Amazing Grace: Obama Hits a Blue Note in Charleston

If Sunday morning at 11 o’clock is Christian America’s most segregated hour, then “Amazing Grace” might be its most segregated song.

To be sure, it is one of very few pieces of music instantly recognized all over the United States, by people of all races and even of different faiths. Sing the first few words in a public place and you can be sure someone around you will join in. You may even find youself leading a spontaneous choir. The same might be said only of the “Star Spangled Banner.” No other hymn will ever be the spiritual national anthem that “Amazing Grace” has become.

All of which makes it particularly striking to consider that “Amazing Grace” is not one song, but many. More than most pieces of music, its meaning is dependent upon the context in which it is sung or heard.

The American “Amazing Grace” spectrum runs from the painfully stilted (for example, when sung by Tom Netheron of the Lawrence Welk’s “Musical Family” ) to the effortlessly soulful (as in the hands of Reverend Al Green.) The difference between these approaches is ripe material for parody. “When white people sing Amazing Grace,” the comedian Rick Smiley riffs in astonishment, “you can understand the words. They sing every single syllable!”

The “Amazing Grace” heard last week at the memorial service of Reverend Clementa Pinckney in Charleston was clearly part of the black church tradition. Barack Obama is no Al Green, but in the words of Questlove from the hiphop soul band The Roots, the president’s rendition included “the blackest blues note ever,” an echo of both the enduring significance of this English hymn to African American culture, and its apocryphal history as a melody born on a slave ship.

As the often told story goes, “Amazing Grace” was first published by the Christian minister and former slave ship captain John Newton in 1779 . In a popular Youtube clip, the gospel singer Wintley Phipps recounts that it was on a ship packed with suffering human cargo that “many believe [Newton] heard this melody that sounds very much like a West African sorrow chant.”

“It has a haunting, plaintive quality to it that reaches past your arrogance, past your pride, and it speaks to that part of you that’s in bondage,” Phipps continued. “And we feel it. We feel it. It’s just one of the most amazing melodies in all of human history.”

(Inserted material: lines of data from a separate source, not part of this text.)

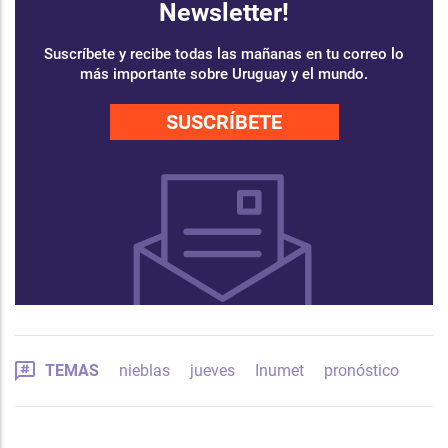
Newsletter!
Suscríbete y recibe todas las mañanas en tu correo lo
más importante sobre Uruguay y el mundo.
SUSCRÍBETE
TEMAS
nieblas
jueves
Inumet
pronóstico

Phipps goes on to sing the song as he imagines Newton first heard it—all feeling, no words.

 

The only problem with the moving backstory that inspired this evocative rendition is that is probably not true. The melody now known and beloved as “Amazing Grace” joined Newton’s verses decades after he composed them. Without a doubt, many spirituals do have their melodic roots in pre-Christian traditions the enslaved brought with them across the Middle Passage. In its origins, at least, “Amazing Grace” was not likely one of them.

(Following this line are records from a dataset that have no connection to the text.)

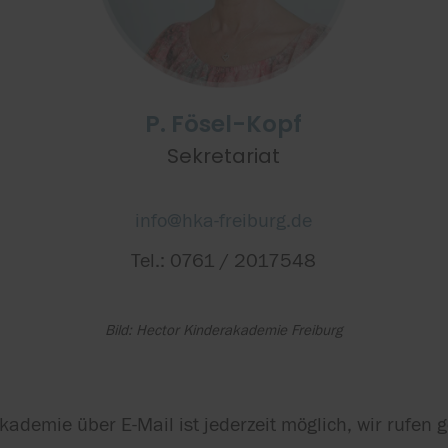
P. Fösel-Kopf
Sekretariat
info@hka-freiburg.de
Tel.: 0761 / 2017548
Bild: Hector Kinderakademie Freiburg
demie über E-Mail ist jederzeit möglich, wir rufen g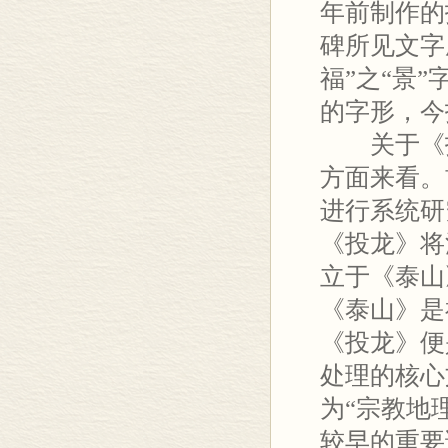
年前制作的
碑所见文字
福”之“景
的字形，今
关于《投
方面来看。
进行系统研
《投龙》将
立于《泰山
《泰山》是
《投龙》便
处理的核心
为“宗教地理学”
较早的重要论著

Yet the song’s power last week had little to do with where it came from, but rather the purposes to which it has been put.

Questlove was more than just musically correct when he called out Obama’s use of a “blues note.” The folklorist Gerald Davis often compared African American preaching to the twelve-bar blues, and suggested that each art, though vastly different in content, had developed similar ways of expressing virtuosity.

“In the twelve-bar blues,” he explained, “the basic pattern is always the same, a pattern that seems to repeat itself over and over again. Yet each instrument, including the human voice, is free to improvise as long as the pattern is not violated.”

“The preacher’s art is speech music,” he said. “Not music in the sense that it is chanted or has a musical quality. But that it is organized in much the same way that one composes music. It has rhythm and pacing, it has highs and lows. Like music, it is rigidly structured but seemingly spontaneous.”

The unexpected use of song within a spoken sermon is not unlike an ambitious solo that threatens the musical structure around it, but then brings it to a resolution that did not seem possible. Preachers who could pull off such feats from the pulpit, Davis once said, were regarded as the “word magicians” of the community.

Some kind of magic certainly seemed to be required to end a week of mourning with a moment of celebration. It was a moment that depended not only on “Amazing Grace,” but on knowing how to use it.